The Federation of Canadian Municipalities has estimated Canada needs about $123 billion to bring crumbling public infrastructure up to acceptable levels and an additional $115 billion to meet growing demand. Canada typically spends 3 per cent of GDP annually on public infrastructure and a growing portion of this is under the control of municipal government.
Our very way of life depends on our transportation systems, water and wastewater facilities, recreation centres, schools, hospitals, jails and other public services. Much discussion has taken place regarding the raising of funds to provide these projects, but increasingly the focus is moving to whether the public is getting good value for these huge capital expenditures.
Traditionally most public projects started with the hiring of an architect or an engineer, plans were drawn, tenders invited and the low bid accepted. It has become the general rule that projects go over budget and frequently fail to meet the expectations for their performance.
Problems can usually be traced back to the outset of the project in question. Even the hiring of the architect or engineer is frequently part of the problem. Any public project should always start with a clear statement of the goals and objectives before anyone puts pen to paper. Recognition that there are many ways to achieve goals and objectives is essential before plans are drawn.
A second essential part of a project is documenting the risks involved in providing the facilities. This means considering not just the planning of the capital project but also the ongoing operation. Frequently the costs of 25 years of operation will exceed the capital cost of the infrastructure.
Even when a specific project is determined as the solution to the goals and objectives, it needs to be understood that most of the potential for innovation and cost savings is not at the construction stage, but rather at the initial design. The lowest bid for the wrong project is still poor value for money. An architect or an engineer is usually hired by a competitive process based on fees and experience, but once hired that professional designs the project without any competitive forces being in place. Frequently designs are overly conservative, may fail to meet the goals and objectives and the end result fails to meet the initial requirements.
It was for this reason that many public agencies moved to a design/build model where the designer and the builder were all on the same team and the owner received three proposals that involved not only a competition in construction, but also a competition in design. Further to that, it then became apparent that there should also be a competition around the operation and maintenance and the finance. So was borne the public-private partnership where all of design, build, operation, maintenance and finance became part of the competition.
Innovation and creativity is a key ingredient in the successful delivery of public projects. However, it is important to understand Canada as a country. Generally the focus of attention is the big projects ($100 million plus) in the large urban centres. Canada is also a country of smaller, often rural communities, many remote from large urban centres. What works for a $300 million hospital in Vancouver does not necessarily work for a $10 million wastewater treatment plant in rural Alberta.
There is no one preferred “cookie cutter” solution to delivering public infrastructure. Each project is a unique opportunity dependent on the location, type of infrastructure and community values. Public-private partnerships will never be a solution to every project, in fact they will likely only represent good value for money in a very small number of cases. There is however a preferred process to initiating a project, and it is not hiring an architect or an engineer to start drawing plans, or hiring a lawyer to draft legal agreements. Every project must have a business plan, even if that business plan is only 10 pages long. The plan must clearly identify the opportunities and the pitfalls.
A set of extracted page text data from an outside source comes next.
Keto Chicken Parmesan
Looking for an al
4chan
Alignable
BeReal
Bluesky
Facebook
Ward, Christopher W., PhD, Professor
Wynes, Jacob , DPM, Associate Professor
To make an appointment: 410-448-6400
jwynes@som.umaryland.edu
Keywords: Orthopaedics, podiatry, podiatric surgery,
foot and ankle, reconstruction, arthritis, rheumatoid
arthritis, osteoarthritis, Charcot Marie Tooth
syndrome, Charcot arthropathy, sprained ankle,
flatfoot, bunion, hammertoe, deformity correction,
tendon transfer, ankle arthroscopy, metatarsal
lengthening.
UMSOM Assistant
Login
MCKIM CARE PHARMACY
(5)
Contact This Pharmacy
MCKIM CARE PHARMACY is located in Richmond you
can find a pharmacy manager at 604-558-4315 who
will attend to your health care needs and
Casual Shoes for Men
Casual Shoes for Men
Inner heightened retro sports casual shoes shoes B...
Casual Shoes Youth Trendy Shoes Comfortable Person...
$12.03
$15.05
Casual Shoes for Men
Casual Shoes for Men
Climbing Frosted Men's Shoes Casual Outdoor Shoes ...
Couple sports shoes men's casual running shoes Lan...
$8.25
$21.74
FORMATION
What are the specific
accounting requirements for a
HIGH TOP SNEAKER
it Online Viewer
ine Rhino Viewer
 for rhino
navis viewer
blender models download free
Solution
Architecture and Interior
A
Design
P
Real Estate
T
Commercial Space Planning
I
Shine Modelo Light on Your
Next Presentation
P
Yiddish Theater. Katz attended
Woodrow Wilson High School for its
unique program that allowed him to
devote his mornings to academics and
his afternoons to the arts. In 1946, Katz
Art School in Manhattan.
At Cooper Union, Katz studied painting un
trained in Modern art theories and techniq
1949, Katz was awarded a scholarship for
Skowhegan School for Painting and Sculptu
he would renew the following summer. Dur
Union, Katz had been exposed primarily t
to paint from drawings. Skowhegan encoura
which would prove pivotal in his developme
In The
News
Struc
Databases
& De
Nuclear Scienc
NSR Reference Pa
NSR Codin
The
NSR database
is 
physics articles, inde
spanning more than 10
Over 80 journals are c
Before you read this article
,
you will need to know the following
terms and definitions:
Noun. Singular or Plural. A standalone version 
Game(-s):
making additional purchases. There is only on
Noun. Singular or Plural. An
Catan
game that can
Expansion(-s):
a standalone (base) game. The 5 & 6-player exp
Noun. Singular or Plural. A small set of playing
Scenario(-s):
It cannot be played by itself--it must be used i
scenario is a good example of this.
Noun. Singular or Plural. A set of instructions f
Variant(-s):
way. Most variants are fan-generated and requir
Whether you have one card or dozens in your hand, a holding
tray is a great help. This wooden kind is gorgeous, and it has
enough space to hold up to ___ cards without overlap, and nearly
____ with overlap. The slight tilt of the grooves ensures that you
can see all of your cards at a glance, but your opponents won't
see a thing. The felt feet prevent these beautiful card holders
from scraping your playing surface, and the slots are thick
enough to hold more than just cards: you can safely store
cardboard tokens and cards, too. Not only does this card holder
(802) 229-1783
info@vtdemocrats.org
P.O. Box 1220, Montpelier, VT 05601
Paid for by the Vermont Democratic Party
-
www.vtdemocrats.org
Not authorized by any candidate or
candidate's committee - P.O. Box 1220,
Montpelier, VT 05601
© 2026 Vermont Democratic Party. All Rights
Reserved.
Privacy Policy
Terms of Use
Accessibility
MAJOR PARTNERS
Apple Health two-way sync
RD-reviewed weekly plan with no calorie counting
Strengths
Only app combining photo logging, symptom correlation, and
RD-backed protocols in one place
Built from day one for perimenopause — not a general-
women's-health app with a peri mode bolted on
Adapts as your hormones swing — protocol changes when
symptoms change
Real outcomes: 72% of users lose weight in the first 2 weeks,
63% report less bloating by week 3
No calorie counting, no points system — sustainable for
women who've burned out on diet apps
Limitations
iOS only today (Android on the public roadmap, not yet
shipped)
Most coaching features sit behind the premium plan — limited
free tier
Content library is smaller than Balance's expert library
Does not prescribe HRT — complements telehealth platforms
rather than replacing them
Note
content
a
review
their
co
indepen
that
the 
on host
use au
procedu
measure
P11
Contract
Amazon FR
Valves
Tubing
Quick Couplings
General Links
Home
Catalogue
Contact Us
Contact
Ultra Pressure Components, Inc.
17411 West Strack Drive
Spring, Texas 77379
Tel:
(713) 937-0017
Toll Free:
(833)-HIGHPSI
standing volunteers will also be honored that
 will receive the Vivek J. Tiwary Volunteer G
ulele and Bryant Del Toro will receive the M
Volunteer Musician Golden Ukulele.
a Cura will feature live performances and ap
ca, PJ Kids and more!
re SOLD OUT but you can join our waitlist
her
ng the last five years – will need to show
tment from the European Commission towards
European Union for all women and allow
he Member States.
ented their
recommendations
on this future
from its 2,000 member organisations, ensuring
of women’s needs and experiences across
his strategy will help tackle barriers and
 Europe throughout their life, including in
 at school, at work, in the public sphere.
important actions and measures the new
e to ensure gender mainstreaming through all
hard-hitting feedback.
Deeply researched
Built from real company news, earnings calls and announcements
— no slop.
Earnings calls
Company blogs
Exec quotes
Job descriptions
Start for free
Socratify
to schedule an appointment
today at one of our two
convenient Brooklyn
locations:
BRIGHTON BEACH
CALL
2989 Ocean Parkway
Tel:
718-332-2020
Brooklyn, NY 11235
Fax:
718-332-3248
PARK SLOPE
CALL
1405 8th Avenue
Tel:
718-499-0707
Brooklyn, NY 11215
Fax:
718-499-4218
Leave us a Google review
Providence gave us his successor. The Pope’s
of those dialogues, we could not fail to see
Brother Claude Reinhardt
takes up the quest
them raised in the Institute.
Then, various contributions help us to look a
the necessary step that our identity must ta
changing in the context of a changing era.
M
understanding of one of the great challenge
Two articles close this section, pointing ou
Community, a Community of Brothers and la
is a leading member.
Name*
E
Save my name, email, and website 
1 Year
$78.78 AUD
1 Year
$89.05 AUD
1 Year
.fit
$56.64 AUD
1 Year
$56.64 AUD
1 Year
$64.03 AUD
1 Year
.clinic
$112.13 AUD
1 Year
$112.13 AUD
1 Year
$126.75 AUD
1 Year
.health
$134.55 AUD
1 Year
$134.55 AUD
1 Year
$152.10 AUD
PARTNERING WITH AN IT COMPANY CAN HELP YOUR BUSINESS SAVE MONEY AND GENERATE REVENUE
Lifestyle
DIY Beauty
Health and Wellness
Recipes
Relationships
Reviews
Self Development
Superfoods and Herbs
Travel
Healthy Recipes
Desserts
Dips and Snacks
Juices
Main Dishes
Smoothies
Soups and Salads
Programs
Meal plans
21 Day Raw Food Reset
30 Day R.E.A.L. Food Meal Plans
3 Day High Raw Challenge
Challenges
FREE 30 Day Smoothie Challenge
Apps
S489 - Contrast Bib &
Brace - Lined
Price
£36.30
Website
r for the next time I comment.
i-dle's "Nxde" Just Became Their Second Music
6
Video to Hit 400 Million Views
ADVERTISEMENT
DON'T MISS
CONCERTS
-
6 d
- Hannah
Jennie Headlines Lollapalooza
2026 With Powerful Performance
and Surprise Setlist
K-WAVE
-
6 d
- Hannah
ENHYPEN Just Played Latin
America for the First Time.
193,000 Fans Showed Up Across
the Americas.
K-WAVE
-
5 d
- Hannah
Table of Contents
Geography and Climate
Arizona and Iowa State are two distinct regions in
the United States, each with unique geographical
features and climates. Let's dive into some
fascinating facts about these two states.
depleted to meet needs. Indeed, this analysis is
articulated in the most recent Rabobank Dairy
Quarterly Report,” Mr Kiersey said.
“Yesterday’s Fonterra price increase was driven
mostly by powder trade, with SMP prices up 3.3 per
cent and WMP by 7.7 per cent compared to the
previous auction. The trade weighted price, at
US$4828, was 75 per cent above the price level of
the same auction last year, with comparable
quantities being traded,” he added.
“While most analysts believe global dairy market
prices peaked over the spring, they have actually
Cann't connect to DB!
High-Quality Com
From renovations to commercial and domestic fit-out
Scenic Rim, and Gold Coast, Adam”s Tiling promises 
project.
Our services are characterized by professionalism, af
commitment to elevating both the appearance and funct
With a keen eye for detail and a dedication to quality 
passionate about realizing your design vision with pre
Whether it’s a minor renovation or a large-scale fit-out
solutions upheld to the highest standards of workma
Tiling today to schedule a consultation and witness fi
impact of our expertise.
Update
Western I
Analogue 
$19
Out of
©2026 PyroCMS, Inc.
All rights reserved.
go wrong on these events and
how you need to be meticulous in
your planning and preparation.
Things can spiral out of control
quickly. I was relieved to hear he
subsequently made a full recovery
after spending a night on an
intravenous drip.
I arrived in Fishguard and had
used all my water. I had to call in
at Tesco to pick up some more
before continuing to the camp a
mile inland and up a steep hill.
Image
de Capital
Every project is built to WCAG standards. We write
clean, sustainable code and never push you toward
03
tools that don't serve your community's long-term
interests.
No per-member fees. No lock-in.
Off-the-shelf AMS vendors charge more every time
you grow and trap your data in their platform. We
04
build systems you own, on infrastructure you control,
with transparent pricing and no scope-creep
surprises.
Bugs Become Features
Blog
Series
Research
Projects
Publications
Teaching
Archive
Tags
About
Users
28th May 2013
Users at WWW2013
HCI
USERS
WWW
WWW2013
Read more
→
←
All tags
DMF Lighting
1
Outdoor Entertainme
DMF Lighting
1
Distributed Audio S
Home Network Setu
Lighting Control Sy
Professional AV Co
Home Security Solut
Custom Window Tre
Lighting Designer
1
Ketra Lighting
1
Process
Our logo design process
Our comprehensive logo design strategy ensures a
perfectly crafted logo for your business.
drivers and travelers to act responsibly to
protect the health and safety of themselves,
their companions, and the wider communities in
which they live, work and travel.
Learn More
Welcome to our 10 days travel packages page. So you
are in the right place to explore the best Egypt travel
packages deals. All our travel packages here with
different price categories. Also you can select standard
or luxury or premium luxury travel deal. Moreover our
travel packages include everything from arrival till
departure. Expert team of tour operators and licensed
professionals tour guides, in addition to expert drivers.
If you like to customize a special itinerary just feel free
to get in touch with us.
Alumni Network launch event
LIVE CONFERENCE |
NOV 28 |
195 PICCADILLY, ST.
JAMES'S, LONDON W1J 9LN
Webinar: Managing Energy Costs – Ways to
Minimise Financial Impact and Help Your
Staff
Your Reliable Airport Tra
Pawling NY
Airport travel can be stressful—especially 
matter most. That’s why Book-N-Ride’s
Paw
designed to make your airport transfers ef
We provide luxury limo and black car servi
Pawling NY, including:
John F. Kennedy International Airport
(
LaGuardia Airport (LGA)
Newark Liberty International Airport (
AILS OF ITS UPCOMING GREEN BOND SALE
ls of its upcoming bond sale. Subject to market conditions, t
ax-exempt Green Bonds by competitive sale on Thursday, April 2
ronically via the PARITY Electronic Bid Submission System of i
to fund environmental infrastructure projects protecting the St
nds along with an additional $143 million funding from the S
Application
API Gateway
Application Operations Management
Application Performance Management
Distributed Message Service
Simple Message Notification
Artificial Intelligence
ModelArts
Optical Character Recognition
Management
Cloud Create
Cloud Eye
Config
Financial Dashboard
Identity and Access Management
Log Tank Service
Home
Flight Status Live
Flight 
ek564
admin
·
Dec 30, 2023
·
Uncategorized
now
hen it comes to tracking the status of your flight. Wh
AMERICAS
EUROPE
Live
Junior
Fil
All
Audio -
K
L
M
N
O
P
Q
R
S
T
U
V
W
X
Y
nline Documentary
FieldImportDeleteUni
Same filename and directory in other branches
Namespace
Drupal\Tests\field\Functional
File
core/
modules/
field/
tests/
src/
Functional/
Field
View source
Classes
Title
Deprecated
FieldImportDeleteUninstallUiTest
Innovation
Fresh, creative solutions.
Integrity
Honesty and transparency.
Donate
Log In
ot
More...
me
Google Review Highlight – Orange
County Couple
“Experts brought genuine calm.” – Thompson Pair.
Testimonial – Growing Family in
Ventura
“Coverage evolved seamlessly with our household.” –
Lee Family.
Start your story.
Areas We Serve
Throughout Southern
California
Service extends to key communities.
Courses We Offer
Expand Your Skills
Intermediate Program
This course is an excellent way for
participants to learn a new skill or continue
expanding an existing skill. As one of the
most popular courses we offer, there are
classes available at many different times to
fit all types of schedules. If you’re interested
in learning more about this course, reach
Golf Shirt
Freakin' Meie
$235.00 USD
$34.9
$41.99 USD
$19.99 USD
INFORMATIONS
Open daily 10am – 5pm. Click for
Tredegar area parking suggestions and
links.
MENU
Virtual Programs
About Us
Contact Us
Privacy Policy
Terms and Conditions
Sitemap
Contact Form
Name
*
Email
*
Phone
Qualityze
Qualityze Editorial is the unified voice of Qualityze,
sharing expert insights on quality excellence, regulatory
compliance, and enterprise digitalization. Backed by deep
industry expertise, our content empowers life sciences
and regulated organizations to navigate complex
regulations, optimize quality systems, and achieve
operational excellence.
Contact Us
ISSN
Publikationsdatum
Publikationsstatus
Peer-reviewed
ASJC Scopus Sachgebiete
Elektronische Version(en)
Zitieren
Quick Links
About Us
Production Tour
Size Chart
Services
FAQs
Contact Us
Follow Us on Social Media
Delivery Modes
Examples of smaller innovative projects are everywhere, but because of their size gather little attention. The North Kamloops Library ($5 million) became part of a six storey apartment building through a design/build/develop process. $15 million of innovative improvements to the base lands in a complex area around the CN Tower in Toronto were accomplished on budget through a design/build process. There is now significant use of government business enterprises to maintain public ownership of assets while achieving the best parts of a public-private partnership without the negative downside.
The challenge for Canada is not just finding the money to pay for all the required public infrastructure improvements, but also learning to deliver those projects in a way that provides better value for money, greater certainty over price, and guarantees that the required performance will be met. In doing so, we all need to understand that Canada is as much a country of smaller communities as it is of large cities.
Jonathan R. Huggett, P.Eng (BC, Alberta, Ontario), is principal of J.R. Huggett Company. He is an infrastructure specialist with more than 35 years of experience.